Retrovirus is known to be a RNA virus that is simulated in a host cell through the enzyme reverse transcriptase to generate DNA from its RNA genome. Experts from Texas A&M who specialize in fetal diseases reveal that some viruses introduce themselves into the host’s DNA during infection through a process known as retroviral integration. This may lead to various diseases including AIDS and cancer.
Stem cells that often give rise to the early embryo and yolk sac battle back, further restricting infection by forcefully silencing the entering viral DNA. Experts share that early mammalian embryos have three stem cell lineages namely embryonic stem, trophectoderm stem and extraembryonic endoderm. These gives rise to the fetus, placenta and yolk sac respectively.
Michael Golding of the Department of Veterinary Physiology and Pharmacology and his colleagues used the mouse as a model organism in order to show that the mechanisms silencing gene expression are different between each of the three stem cell types.
Golding elucidates, “Much like a closed book cannot be read while an open book can, the DNA encoding genes can either be tightly wound up and silent or in a relaxed, open, active state. The mechanisms that control this gene packaging are called epigenetic as they represent a level of regulation that is above or ‘epi’ to genetics.”
This analysis reveals that retroviral silencing in XEN cells is epigenetic in origin.
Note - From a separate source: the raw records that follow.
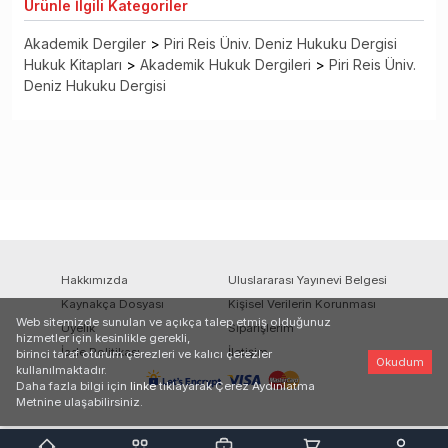
Ürünle
İlgili Kategoriler
Akademik Dergiler
>
Piri Reis Üniv. Deniz Hukuku Dergisi
Hukuk Kitapları
>
Akademik Hukuk Dergileri
>
Piri Reis Üniv.
Deniz Hukuku Dergisi
Hakkımızda
Uluslararası Yayınevi Belgesi
Kaynakça Dosyası
Kişisel Verilerin Korunması
Web sitemizde sunulan ve açıkça talep etmiş olduğunuz
Üyelik
Siparişlerim
hizmetler için kesinlikle gerekli,
İade Politikası
İletişim
birinci taraf oturum çerezleri ve kalıcı çerezler
Okudum
kullanılmaktadır.
Daha fazla bilgi için
linke
tıklayarak Çerez Aydınlatma
Metnine ulaşabilirsiniz.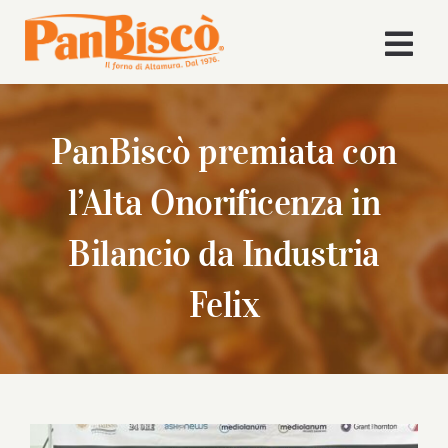
Salta
al
Togg
contenuto
Navi
Home
PanBiscò premiata con
Azienda
l’Alta Onorificenza in
Volley
Bilancio da Industria
Felix
Prodotti
Ricette
News
Ingrandisci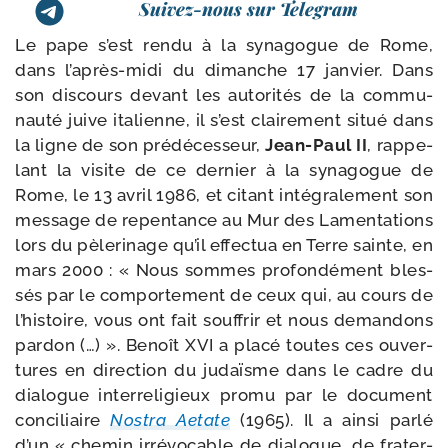
Suivez-nous sur Telegram
Le pape s’est ren­du à la syna­gogue de Rome,
dans l’après-midi du dimanche 17 jan­vier. Dans
son dis­cours devant les auto­ri­tés de la com­mu­
nau­té juive ita­lienne, il s’est clai­re­ment situé dans
la ligne de son pré­dé­ces­seur,
Jean-​Paul II
, rap­pe­
lant la visite de ce der­nier à la syna­gogue de
Rome, le 13 avril 1986, et citant inté­gra­le­ment son
mes­sage de repen­tance au Mur des Lamentations
lors du pèle­ri­nage qu’il effec­tua en Terre sainte, en
mars 2000 : « Nous sommes pro­fon­dé­ment bles­
sés par le com­por­te­ment de ceux qui, au cours de
l’histoire, vous ont fait souf­frir et nous deman­dons
par­don (…) ». Benoît XVI a pla­cé toutes ces ouver­
tures en direc­tion du judaïsme dans le cadre du
dia­logue inter­re­li­gieux pro­mu par le docu­ment
conci­liaire
Nostra Aetate
(1965). Il a ain­si par­lé
d’un « che­min irré­vo­cable de dia­logue, de fra­ter­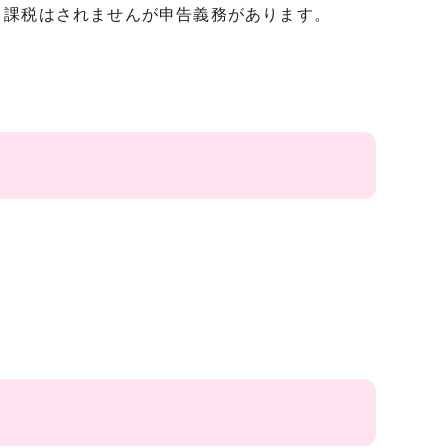
、課税はされませんが申告義務があります。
The three cell lineages of early mammalian embryo have diverse viral silencing strategies as well as various capabilities to lower retroviral activity.
Golding reveals, “Epigenetic is an exciting new field of research which is altering the way we think about fetal nutrition and exposure to environmental chemicals. This discovery that all three stem cell types of the early embryo utilize slightly different mechanisms to control gene expression has profound implications for how we diagnose and treat fetal diseases.”
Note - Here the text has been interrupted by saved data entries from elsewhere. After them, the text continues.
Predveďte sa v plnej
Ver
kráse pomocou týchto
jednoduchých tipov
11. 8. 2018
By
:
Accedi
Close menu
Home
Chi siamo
Golding infected the mouse embryo stem cells with mouse leukemia virus (MLV) and examined the virus activity. This was mainly done to evaluate the validity of a common assumption that these stem cells use similar mechanisms to silence retroviruses. Experts observed that these cells showed drastic reduction in virus activity, whereas TS cells had a constant level of virus activity. XEN cells exhibited vigorous and speedy silencing of virus activity.
This article was recently published in Cell Stem Cell.